Wrong cuts, wrong time
Published in the Press-Telegram, 11/23/2008
Community colleges serve a uniquely necessary role.

California is slicing deeply into its great system of higher education by raising student fees and restricting access. Nowhere will this cause more harm than to the community colleges.

The timing is awful. It is when unemployment rises and the economy is in upheaval that the community colleges are most needed. As Jeff Kellogg and Doug Otto describe in their column, people who have lost a job and need training to find another often turn to a two-year college for help.

Kellogg is president and Otto is a member of the Long Beach Community College District Board of Trustees. They see firsthand the damage further budget cuts will do. The college already has absorbed a loss of $3 million and now is looking at as much as $6 million more.

Statewide, a proposed cutback of $332 million would result in shutting the door to more than 200,000 students just when California's struggling economy has the greatest need for better trained workers and fewer jobs for low-skilled workers.

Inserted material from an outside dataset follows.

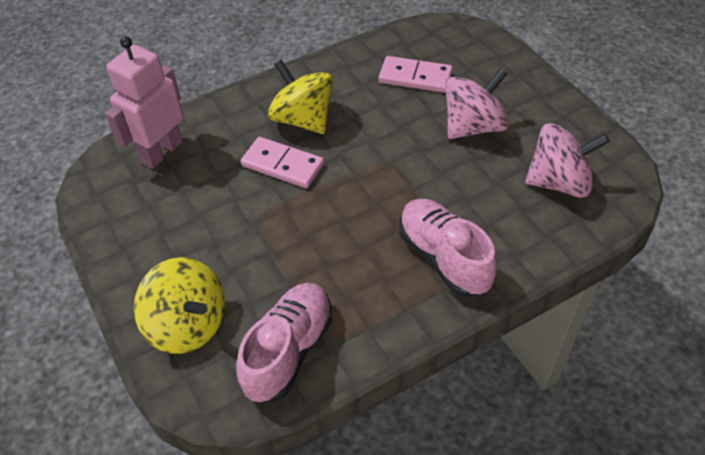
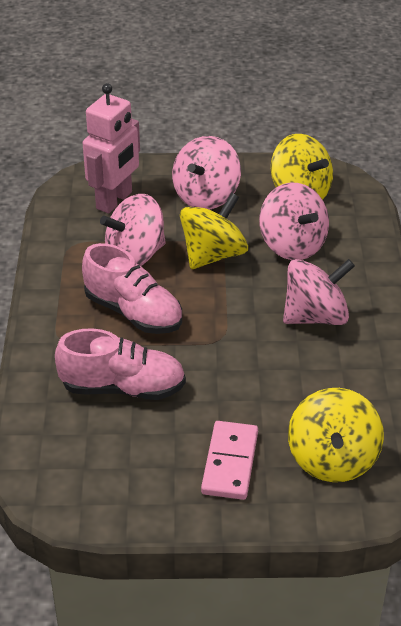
pink domino: [241,137,324,188] [379,56,453,93] = 2 -> [201,421,258,500] = 1
pink spinning top: [445,68,509,139] [525,123,610,198] = 2 -> [100,194,166,266] [172,136,241,210] [259,183,329,260] [283,259,355,325] = 4
yellow spinning top: [134,257,225,354] [267,59,333,134] = 2 -> [180,193,248,269] [271,134,333,200] [288,388,384,482] = 3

The two trustees are asking readers to write to their elected officials in Sacramento and remind them that community colleges are the best and sometimes the only source of training needed at this time. You should.

If you do, you might wonder whether this will affect the outcome. It might not.

But at the very least it will drive home a point that must be made if California is to remain a great economic force in the nation and the world. The state's system of higher education is essential, including especially the unique contributions of its community colleges.